A lot is riding on how user-friendly the aforementioned website will prove to be as a cornerstone of Obamacare. At WaPo’s Wonkblog Sarah Kliff’s “Buying health coverage is insanely confusing. Can Obamacare fix that?” explores some of the challenges consumers face in sorting out all of the data associated with evaluating and selecting health insurers.
Demos President Miles Rapaport does a good job of criticizing right-to-work laws and explaining the importance of unions for creating a healthy economy on this union-hostile Fox program.
In her Daily Beast post, “How Obama and the Democrats Could Win on Gun Control–by Losing” Eleanor Clift quotes TDS co-founding editor William Galston: “I confidently predict that a lot of red-state Democrats [in the Senate] will vote in favor of expanded background checks and against an assault weapons ban. That’s the political sweet spot, and that’s where they’ll be–and they don’t think that will hurt them,” says Galston. Testifying before the Senate committee Wednesday, NRA head Wayne LaPierre said his organization would oppose universal background checks. “That’s an insane move,” says Galston, calling the NRA “a front organization for the gun manufacturers.”
Michael Grunwald’s “What’s Wrong With the Republican Party?” at Time Swampland sums it up well: “I’ve often banged my spoon on my high chair about the reality-defying extremism and chronic obstructionism and borderline surrealism of the modern Republican Party. Its journey to wackadoodleland is, in my view, the most important political story of the last two decades…”
Dems who have been wondering if Clare McCaskill’s successful re-election strategy of getting involved in the GOP state primary could be replicated with positive results elsewhere should read Nate Silver’s “High-Risk Primaries Could Cost Republicans in 2014.”

=====

▸ EXERCISE DIRECTIONS
According to the roundup, what did NRA head Wayne LaPierre tell the Senate committee his organization would oppose? Answer from the roundup alone.

=====

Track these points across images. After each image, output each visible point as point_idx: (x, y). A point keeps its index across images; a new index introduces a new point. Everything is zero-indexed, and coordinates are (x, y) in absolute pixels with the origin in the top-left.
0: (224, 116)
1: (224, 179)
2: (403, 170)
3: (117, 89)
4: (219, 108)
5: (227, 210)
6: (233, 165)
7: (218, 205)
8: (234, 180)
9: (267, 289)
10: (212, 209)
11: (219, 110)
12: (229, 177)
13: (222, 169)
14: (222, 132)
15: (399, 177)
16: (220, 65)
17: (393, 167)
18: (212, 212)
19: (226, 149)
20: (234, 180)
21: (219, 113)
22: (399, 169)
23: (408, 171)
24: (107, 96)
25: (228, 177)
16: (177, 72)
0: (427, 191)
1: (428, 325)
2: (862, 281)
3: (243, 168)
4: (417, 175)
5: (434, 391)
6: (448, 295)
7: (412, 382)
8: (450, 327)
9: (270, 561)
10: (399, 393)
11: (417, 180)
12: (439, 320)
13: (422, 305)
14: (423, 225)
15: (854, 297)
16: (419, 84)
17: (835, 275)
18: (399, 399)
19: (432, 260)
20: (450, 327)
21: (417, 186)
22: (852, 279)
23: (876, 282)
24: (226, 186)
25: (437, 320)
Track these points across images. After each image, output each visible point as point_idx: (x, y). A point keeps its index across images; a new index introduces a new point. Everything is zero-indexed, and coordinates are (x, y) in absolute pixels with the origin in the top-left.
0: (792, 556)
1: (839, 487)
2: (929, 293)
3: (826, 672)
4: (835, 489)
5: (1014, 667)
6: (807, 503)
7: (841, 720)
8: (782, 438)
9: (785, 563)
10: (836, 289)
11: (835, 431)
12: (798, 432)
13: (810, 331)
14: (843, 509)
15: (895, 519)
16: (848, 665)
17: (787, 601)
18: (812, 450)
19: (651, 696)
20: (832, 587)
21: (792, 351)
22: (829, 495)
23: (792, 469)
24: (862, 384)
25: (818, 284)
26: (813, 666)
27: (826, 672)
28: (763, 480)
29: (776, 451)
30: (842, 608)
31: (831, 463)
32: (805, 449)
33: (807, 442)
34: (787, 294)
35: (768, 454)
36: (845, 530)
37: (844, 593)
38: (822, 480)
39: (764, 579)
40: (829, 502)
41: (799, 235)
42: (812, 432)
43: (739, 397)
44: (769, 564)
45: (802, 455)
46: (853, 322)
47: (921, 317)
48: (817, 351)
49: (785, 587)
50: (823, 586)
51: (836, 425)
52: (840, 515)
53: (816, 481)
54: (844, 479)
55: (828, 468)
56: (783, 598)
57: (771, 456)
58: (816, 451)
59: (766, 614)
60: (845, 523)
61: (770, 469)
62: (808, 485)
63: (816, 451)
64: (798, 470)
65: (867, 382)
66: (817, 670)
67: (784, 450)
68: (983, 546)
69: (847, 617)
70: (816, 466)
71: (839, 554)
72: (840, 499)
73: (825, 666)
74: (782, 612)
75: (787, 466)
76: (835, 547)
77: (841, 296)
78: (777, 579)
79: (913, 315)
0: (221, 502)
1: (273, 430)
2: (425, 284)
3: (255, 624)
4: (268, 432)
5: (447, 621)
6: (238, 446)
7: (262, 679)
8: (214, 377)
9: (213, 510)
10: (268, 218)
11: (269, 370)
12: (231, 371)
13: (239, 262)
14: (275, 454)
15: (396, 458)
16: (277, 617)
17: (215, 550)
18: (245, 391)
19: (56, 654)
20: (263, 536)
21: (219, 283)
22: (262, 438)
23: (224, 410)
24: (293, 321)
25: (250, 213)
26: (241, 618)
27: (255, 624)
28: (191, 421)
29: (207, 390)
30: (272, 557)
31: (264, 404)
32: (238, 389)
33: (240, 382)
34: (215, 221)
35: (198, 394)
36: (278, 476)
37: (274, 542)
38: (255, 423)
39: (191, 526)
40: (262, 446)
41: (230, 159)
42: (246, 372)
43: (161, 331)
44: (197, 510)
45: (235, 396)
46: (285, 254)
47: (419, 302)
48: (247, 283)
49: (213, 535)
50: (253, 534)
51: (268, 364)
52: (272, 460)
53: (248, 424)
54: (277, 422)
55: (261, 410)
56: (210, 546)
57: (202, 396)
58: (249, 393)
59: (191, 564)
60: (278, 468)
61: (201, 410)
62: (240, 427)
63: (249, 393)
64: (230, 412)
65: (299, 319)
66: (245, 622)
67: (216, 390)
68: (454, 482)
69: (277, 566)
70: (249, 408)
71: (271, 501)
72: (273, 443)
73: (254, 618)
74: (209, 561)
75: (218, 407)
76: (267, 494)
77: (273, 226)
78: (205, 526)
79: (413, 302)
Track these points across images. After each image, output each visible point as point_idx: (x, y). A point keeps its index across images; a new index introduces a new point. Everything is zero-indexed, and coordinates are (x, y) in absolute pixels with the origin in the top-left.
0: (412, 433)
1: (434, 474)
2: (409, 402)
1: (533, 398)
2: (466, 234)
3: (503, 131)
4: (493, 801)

=====

▸ EXERCISE SOLUTION
Universal background checks.